An exact reproduction of each record is required.

[Entries taken from a collection]

▼

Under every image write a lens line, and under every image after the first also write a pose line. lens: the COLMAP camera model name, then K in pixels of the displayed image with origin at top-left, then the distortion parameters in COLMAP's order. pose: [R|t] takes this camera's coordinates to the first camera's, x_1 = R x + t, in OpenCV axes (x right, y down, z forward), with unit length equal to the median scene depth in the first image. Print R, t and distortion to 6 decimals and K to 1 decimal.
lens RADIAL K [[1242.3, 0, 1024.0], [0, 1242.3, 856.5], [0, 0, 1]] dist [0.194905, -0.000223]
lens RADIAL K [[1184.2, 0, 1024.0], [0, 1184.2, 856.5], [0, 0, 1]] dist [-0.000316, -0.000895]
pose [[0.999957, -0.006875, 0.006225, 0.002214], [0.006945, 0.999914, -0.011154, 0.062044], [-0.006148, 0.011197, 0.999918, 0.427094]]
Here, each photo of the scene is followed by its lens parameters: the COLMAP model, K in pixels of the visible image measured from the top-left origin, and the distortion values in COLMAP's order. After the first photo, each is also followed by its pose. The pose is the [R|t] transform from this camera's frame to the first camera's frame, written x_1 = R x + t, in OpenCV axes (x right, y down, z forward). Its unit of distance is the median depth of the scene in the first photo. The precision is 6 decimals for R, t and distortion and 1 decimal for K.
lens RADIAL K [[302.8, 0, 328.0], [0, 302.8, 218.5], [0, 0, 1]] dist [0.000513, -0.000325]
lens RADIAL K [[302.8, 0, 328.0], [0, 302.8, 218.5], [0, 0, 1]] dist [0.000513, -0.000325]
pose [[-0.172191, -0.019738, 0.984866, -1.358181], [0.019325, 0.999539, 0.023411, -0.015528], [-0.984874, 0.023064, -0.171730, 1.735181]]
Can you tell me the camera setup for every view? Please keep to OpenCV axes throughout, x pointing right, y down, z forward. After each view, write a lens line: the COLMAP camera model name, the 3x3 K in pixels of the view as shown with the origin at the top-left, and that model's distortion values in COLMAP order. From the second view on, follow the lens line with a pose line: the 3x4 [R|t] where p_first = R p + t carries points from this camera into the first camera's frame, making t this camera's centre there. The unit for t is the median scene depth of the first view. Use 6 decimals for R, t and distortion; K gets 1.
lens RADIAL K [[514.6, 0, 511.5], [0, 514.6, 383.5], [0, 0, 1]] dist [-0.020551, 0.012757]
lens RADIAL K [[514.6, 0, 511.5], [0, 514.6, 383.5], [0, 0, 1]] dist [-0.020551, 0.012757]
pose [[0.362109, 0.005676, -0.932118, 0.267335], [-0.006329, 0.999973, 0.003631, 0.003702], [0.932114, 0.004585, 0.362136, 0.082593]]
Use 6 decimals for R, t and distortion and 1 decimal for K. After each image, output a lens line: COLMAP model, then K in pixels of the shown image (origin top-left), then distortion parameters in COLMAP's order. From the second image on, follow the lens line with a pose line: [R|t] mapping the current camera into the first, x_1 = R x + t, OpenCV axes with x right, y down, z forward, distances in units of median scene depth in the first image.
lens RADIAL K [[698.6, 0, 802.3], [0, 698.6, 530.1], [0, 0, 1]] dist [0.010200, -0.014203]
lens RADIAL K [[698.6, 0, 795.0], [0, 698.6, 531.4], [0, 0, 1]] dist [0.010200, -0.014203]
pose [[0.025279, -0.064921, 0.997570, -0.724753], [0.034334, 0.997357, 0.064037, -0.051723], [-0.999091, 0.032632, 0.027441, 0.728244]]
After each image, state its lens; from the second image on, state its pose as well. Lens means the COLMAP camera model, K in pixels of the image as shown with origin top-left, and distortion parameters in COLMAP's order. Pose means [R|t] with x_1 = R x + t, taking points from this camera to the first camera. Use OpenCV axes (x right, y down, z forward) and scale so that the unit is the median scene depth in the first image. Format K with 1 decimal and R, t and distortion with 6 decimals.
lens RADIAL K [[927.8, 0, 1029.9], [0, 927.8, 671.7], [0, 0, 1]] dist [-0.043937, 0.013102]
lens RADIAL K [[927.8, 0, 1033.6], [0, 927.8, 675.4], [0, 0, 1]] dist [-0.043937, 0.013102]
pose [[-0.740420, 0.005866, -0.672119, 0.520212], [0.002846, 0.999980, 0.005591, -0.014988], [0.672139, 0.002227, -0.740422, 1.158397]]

▲

Task solution:
Under every image write a lens line, and under every image after the first also write a pose line. lens: the COLMAP camera model name, then K in pixels of the displayed image with origin at top-left, then the distortion parameters in COLMAP's order. pose: [R|t] takes this camera's coordinates to the first camera's, x_1 = R x + t, in OpenCV axes (x right, y down, z forward), with unit length equal to the median scene depth in the first image. Print R, t and distortion to 6 decimals and K to 1 decimal.
lens RADIAL K [[1242.3, 0, 1024.0], [0, 1242.3, 856.5], [0, 0, 1]] dist [0.194905, -0.000223]
lens RADIAL K [[1184.2, 0, 1024.0], [0, 1184.2, 856.5], [0, 0, 1]] dist [-0.000316, -0.000895]
pose [[0.999957, -0.006875, 0.006225, 0.002214], [0.006945, 0.999914, -0.011154, 0.062044], [-0.006148, 0.011197, 0.999918, 0.427094]]
Here, each photo of the scene is followed by its lens parameters: the COLMAP model, K in pixels of the visible image measured from the top-left origin, and the distortion values in COLMAP's order. After the first photo, each is also followed by its pose. The pose is the [R|t] transform from this camera's frame to the first camera's frame, written x_1 = R x + t, in OpenCV axes (x right, y down, z forward). Its unit of distance is the median depth of the scene in the first photo. The precision is 6 decimals for R, t and distortion and 1 decimal for K.
lens RADIAL K [[302.8, 0, 328.0], [0, 302.8, 218.5], [0, 0, 1]] dist [0.000513, -0.000325]
lens RADIAL K [[302.8, 0, 328.0], [0, 302.8, 218.5], [0, 0, 1]] dist [0.000513, -0.000325]
pose [[-0.172191, -0.019738, 0.984866, -1.358181], [0.019325, 0.999539, 0.023411, -0.015528], [-0.984874, 0.023064, -0.171730, 1.735181]]
Can you tell me the camera setup for every view? Please keep to OpenCV axes throughout, x pointing right, y down, z forward. After each view, write a lens line: the COLMAP camera model name, the 3x3 K in pixels of the view as shown with the origin at the top-left, and that model's distortion values in COLMAP order. From the second view on, follow the lens line with a pose line: the 3x4 [R|t] where p_first = R p + t carries points from this camera into the first camera's frame, making t this camera's centre there. The unit for t is the median scene depth of the first view. Use 6 decimals for R, t and distortion; K gets 1.
lens RADIAL K [[514.6, 0, 511.5], [0, 514.6, 383.5], [0, 0, 1]] dist [-0.020551, 0.012757]
lens RADIAL K [[514.6, 0, 511.5], [0, 514.6, 383.5], [0, 0, 1]] dist [-0.020551, 0.012757]
pose [[0.362109, 0.005676, -0.932118, 0.267335], [-0.006329, 0.999973, 0.003631, 0.003702], [0.932114, 0.004585, 0.362136, 0.082593]]
Use 6 decimals for R, t and distortion and 1 decimal for K. After each image, output a lens line: COLMAP model, then K in pixels of the shown image (origin top-left), then distortion parameters in COLMAP's order. From the second image on, follow the lens line with a pose line: [R|t] mapping the current camera into the first, x_1 = R x + t, OpenCV axes with x right, y down, z forward, distances in units of median scene depth in the first image.
lens RADIAL K [[698.6, 0, 802.3], [0, 698.6, 530.1], [0, 0, 1]] dist [0.010200, -0.014203]
lens RADIAL K [[698.6, 0, 795.0], [0, 698.6, 531.4], [0, 0, 1]] dist [0.010200, -0.014203]
pose [[0.025279, -0.064921, 0.997570, -0.724753], [0.034334, 0.997357, 0.064037, -0.051723], [-0.999091, 0.032632, 0.027441, 0.728244]]
After each image, state its lens; from the second image on, state its pose as well. Lens means the COLMAP camera model, K in pixels of the image as shown with origin top-left, and distortion parameters in COLMAP's order. Pose means [R|t] with x_1 = R x + t, taking points from this camera to the first camera. Use OpenCV axes (x right, y down, z forward) and scale so that the unit is the median scene depth in the first image. Format K with 1 decimal and R, t and distortion with 6 decimals.
lens RADIAL K [[927.8, 0, 1029.9], [0, 927.8, 671.7], [0, 0, 1]] dist [-0.043937, 0.013102]
lens RADIAL K [[927.8, 0, 1033.6], [0, 927.8, 675.4], [0, 0, 1]] dist [-0.043937, 0.013102]
pose [[-0.740420, 0.005866, -0.672119, 0.520212], [0.002846, 0.999980, 0.005591, -0.014988], [0.672139, 0.002227, -0.740422, 1.158397]]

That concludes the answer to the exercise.